The author’s assumptions that rural households are increasingly indebted and that lifestyle changes and needs are driving expenses faster than the real income need to rigorously tested. There is no substantive evidence to assume or conclude that:

  1. Rural households have increasing demand for consumer durables regardless of affordability
  2. Households continue to spend more on rituals even if the expenses are higher than wages
  3. Urbanized lifestyle, which also includes use of electricity, gas stoves, mobile phones and better transport, necessarily means that expenses are increasing more than income.
  4. Households will borrow more to meet increasing expenses rather than looking for alternate source of income or reallocating expenses.

Is microfinance forcing households to borrow more?

The article mentions microcredit as one of the many reasons for over-indebtedness. It would be wrong to assume in the first place that the mere availability of microcredit, or any source of funding for that matter, could cause over-indebtedness. It would directly imply that borrowers do not understand financial management and are ready to ‘consume’ loans thoughtlessly because loans are readily available and further that microfinance lenders are oblivious to the real consequences of such indiscriminate lending.

Microcredit is an alternative source of finance to poor households. It is unclear why the author has concluded that households only use microcredit for additional consumption and do not use microcredit to substitute informal debt. Microcredit is cheaper, standardized and transparent whereas informal credit is often very costly, unreliable and riddled with coercive collection mechanisms. In our experience MFIs actively encourage clients to borrow for income generation activities including for micro-enterprises. This is further verified through loan utilization checks. Many MFIs also pursue the complementary objective of livelihood promotion among their borrower base.

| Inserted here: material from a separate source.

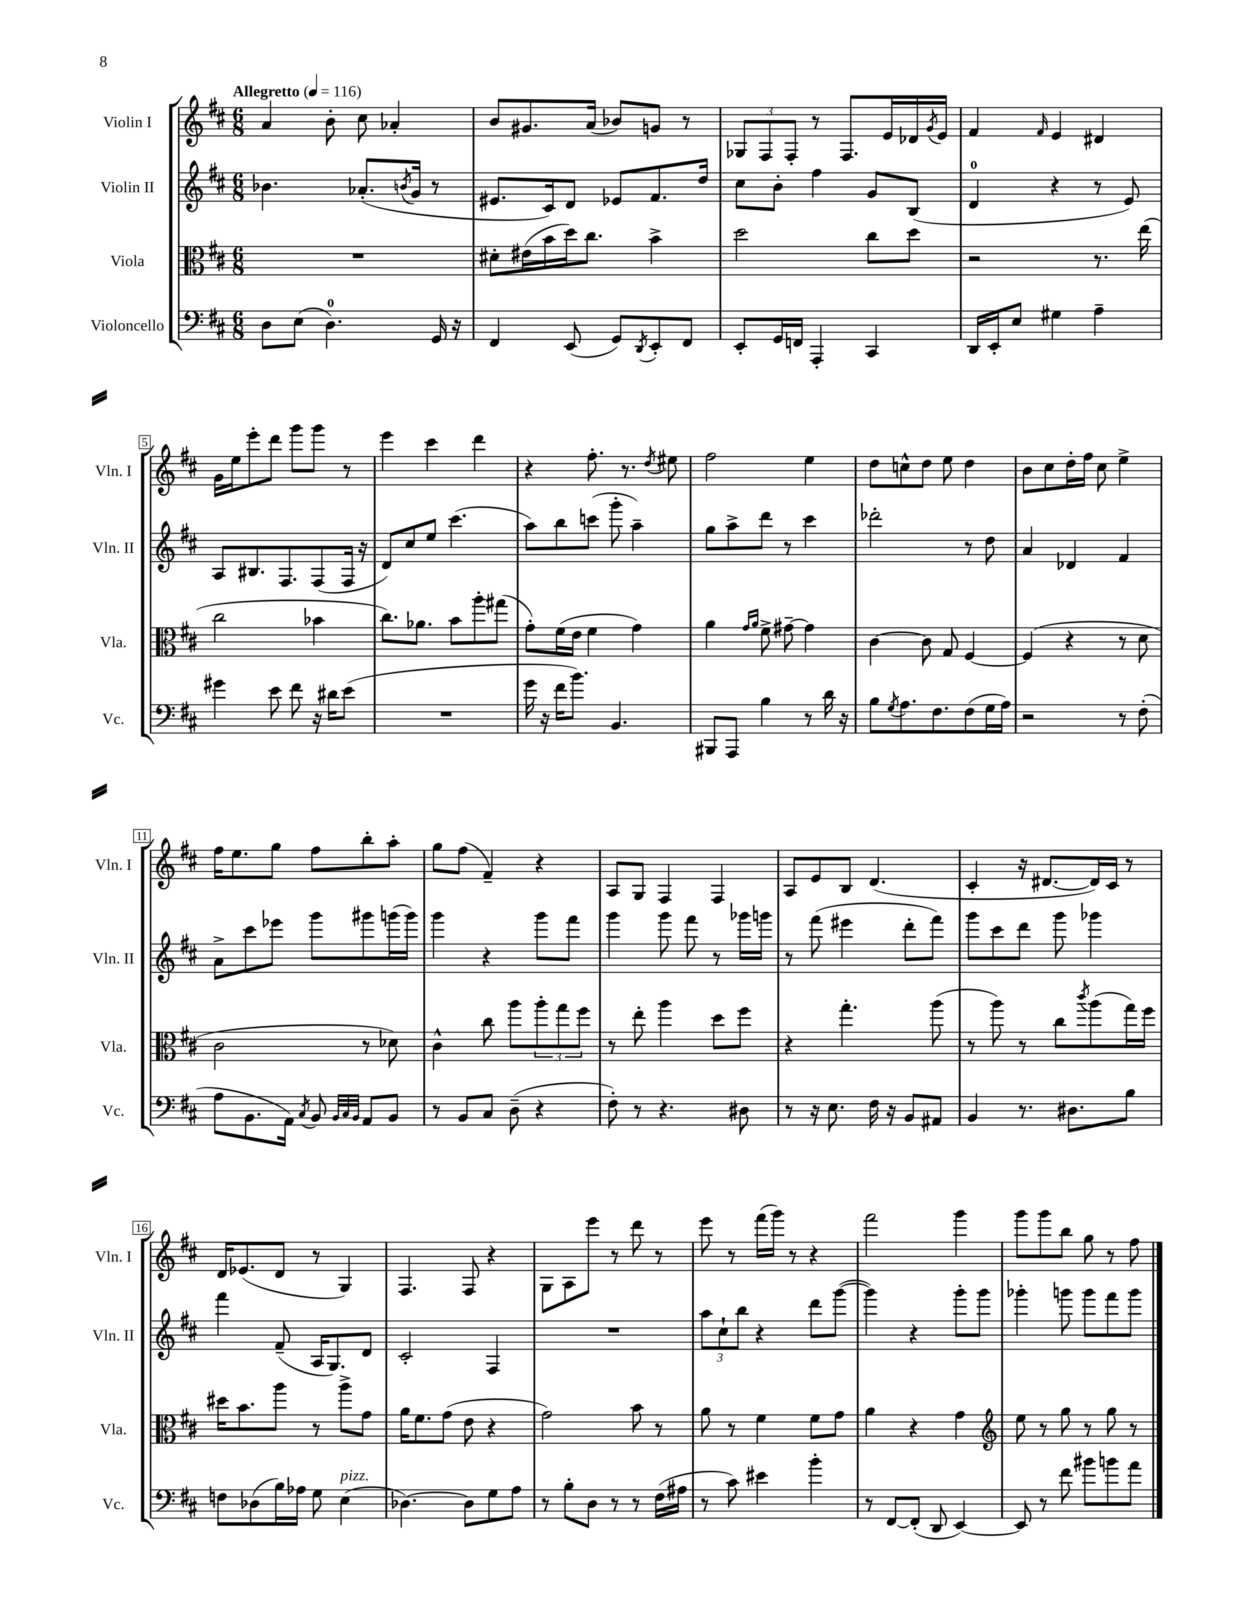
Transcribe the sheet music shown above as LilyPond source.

Are multiple borrowing options tempting microloan borrowers to default?

The Reserve Bank of India has significantly strengthened the regulatory framework for microfinance lending and also brought in comprehensive measures for customer protection. The Joint Liability Group (‘JLG’) model has acted as a deterrent against willful defaults. as the underwriting is done by the group. With the advent of credit bureau usage, willful defaults have decreased. Borrowers are aware that their credit history is being recorded and preserved by the bureaus and is being used by other MFIs to assess their credit worthiness. The author’s assumption that borrowers have little incentive to repay MFIs is not substantiated by observed behavior and is weak particularly in the new operating environment for MFIs.

Informal finance and social inequality

The question about the potential risks due to informal finance sources raised by the author is based on the assumption that ‘perhaps informal financing is high in south India’. It is unreasonable to state without any supporting data that informal sources of funds are higher or lower in a certain part of India.

Another question that the article raises is the possible link between the social inequalities and mass defaults in microfinance. We have not observed any localized or mass defaults on our portfolio of exposure to MFI partners in or outside Tamil Nadu.

Our portfolio exposure, loan performance data and on-the-field monitoring findings do not lead us to believe that there is a problem of over-indebtedness in Tamil Nadu. Neither do we have reasons to believe that there is any loss of legitimacy or trust that may cause client non-repayment and localized or mass strategic defaults.